Figure 8: Workflow for single image depth estimation model 3.3. MODELS USED

The extracted patches are trained with deep learning models which differ in network architecture. Among available networks, two models, CNN and GAN are used for training the stereo patches. Various studies have proved CNN to be suitable for image reconstruction tasks which makes it preferable for this depth estimation problem. Similarly, GAN has shown successful performance in image generation tasks. These two deep learning models are chosen to study their ability in single image depth estimation from UAV aerial images.

Most studies have tested these models on images taken at indoor or outdoor scenes taken at ground level like KITTI dataset. Using these models for aerial images introduces more complexity compared to images taken at ground level. In aerial view, the objects are very much far away from the point of view compared

(30)

to the ground level images. This makes the absolute disparity ranges to be very small as the depth from aerial view is large. Also, the images at ground level contain more objects and details compared to aerial view which makes the model learn more variations. In aerial perspective, most of the details get faded due to large distance from the camera and also the local variations between similar objects are difficult to identify.

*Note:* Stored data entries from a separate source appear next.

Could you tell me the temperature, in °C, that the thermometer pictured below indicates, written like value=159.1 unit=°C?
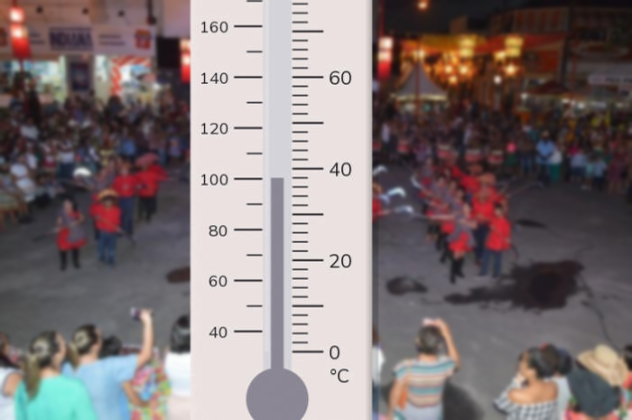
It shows value=38 unit=°C
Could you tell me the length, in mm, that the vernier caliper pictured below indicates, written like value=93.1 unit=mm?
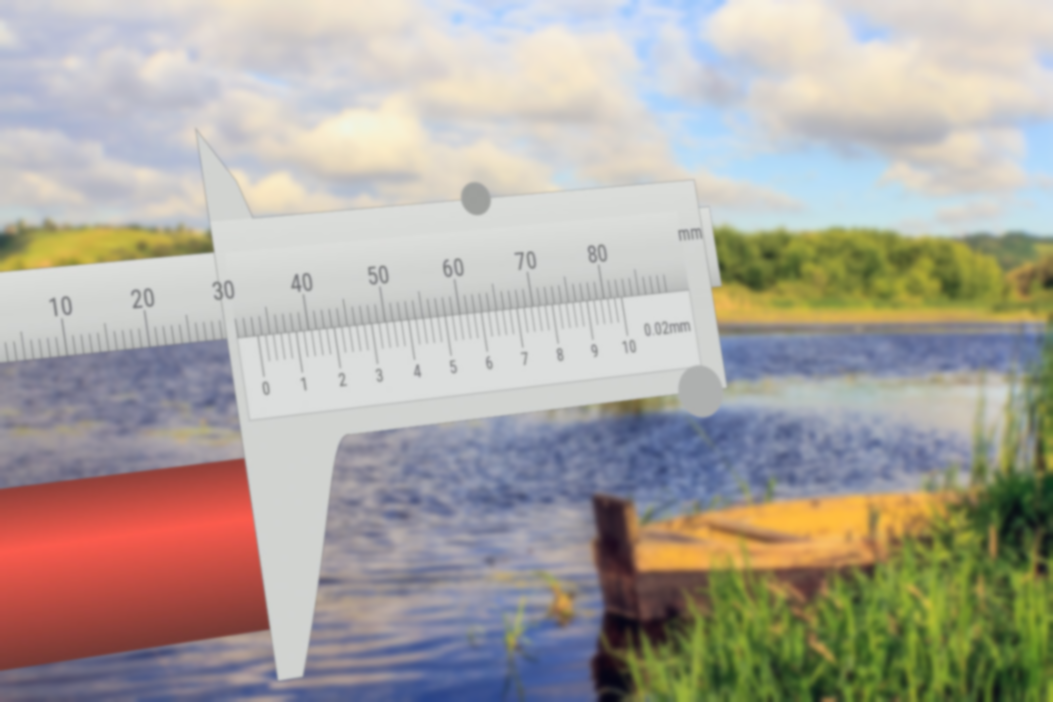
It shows value=33.5 unit=mm
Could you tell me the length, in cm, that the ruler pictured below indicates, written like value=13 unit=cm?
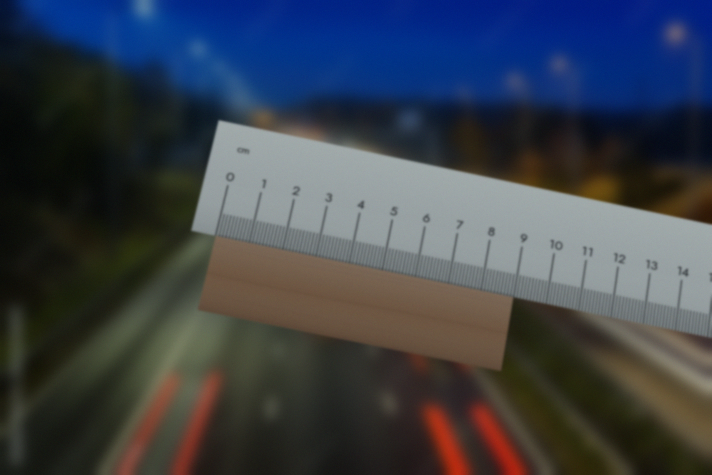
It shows value=9 unit=cm
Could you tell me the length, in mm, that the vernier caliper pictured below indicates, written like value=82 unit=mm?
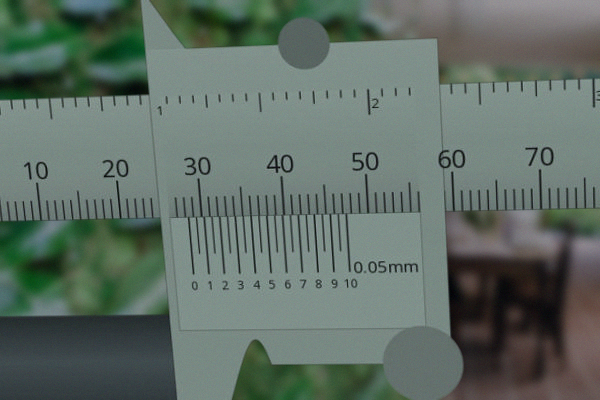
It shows value=28.4 unit=mm
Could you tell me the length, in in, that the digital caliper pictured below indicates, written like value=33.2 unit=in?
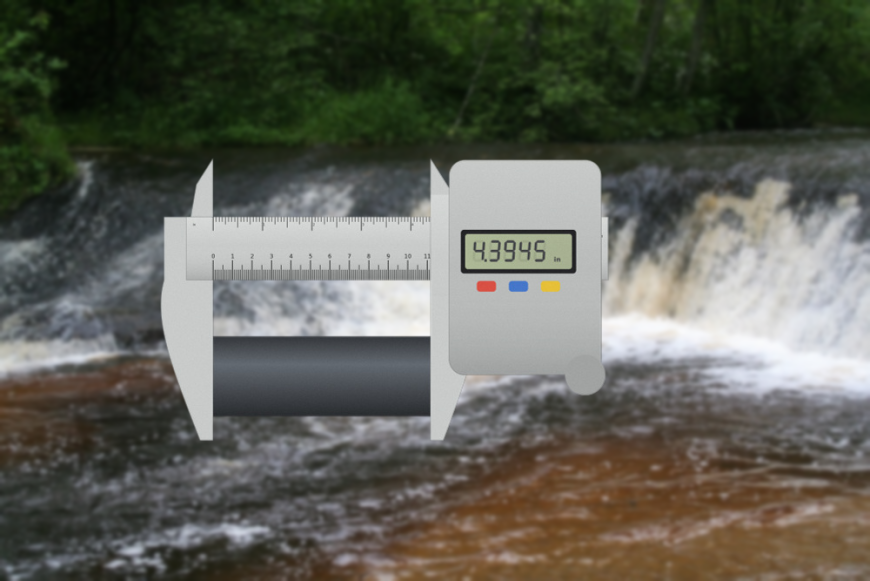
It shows value=4.3945 unit=in
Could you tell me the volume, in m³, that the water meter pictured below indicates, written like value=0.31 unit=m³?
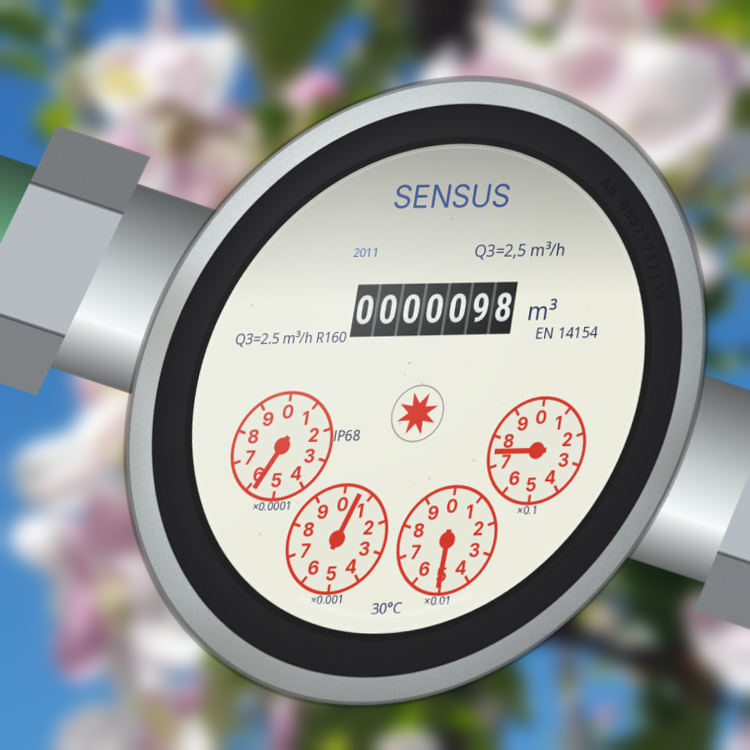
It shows value=98.7505 unit=m³
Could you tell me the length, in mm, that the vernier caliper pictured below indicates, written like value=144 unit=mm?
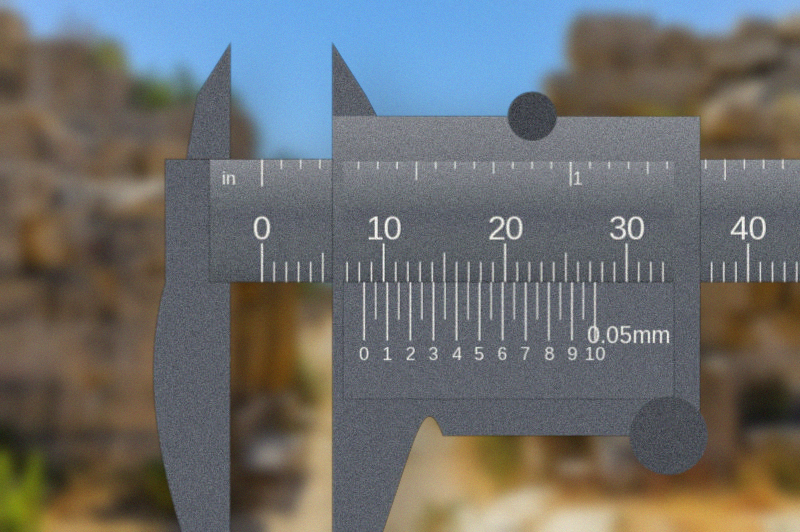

Dual CNN proposed by Repala and Dubey, (2018) and MonoGAN proposed by Aleotti et al., (2018) has been used in this study for inter-comparison as their model produced better accuracy for the benchmark KITTI dataset. The models are modified to take into account the differences in the characteristics of the dataset. Based on the model results, GAN architecture is further modified to form the third model to increase model performance. X. Chen et al., (2016) suggested the use of mutual information (complementary cues) to increase the model performance calling it InfoGAN. There are two mutual information’s used in this study for improving the model performance, one is stereopairs to produce disparity and the other is gradient information. The architecture of the improved InfoGAN model with both mutual information is also explained below. The overall network architecture of the four deep learning models and the changes made for accommodating the UAV images are explained below. All models are executed in Python(3.6) using TensorFlow (1.15) platform.

3.3.1. CNN

The network architecture from Repala & Dubey, (2018) - Dual CNN model is shown in Figure 9. They utilised two CNN architectures each for left and right images. During the training phase, the left image is given as an input to left CNN (CNN-L) to produce left disparity and the right image is given as an input to right CNN (CNN-R) to produce right disparity. The left and right images are then reconstructed using bilinear sampling with the obtained disparity maps. For instance, the left disparity image, generated from the left CNN is warped with the right image to reconstruct the left image as output and similarly, the right disparity image, generated from right CNN is warped with the left image to produce a right image. The reconstructed left and right images are compared with the original input images to calculate the losses. The three types of losses used for comparison are, matching loss, disparity smoothness loss and left-right consistency loss for each CNN architecture. The loss terms will be calculated and back-propagated to improve network performance. This is the main structure of the Dual CNN with 6 losses (3 for the left image and 3 for the right image). Also, the dual network with 12 losses is proposed by modifying the left and right CNN to produce two output disparities from each CNN architecture. Repala & Dubey, (2018) trained the model with images from KITTI dataset covering outdoor scenes taken at ground level.

Figure 9. Dual CNN with 6 losses. Adapted from “Dual CNN Models for Unsupervised Monocular Depth Estimation”, by Repala & Dubey, (2018)., p.3.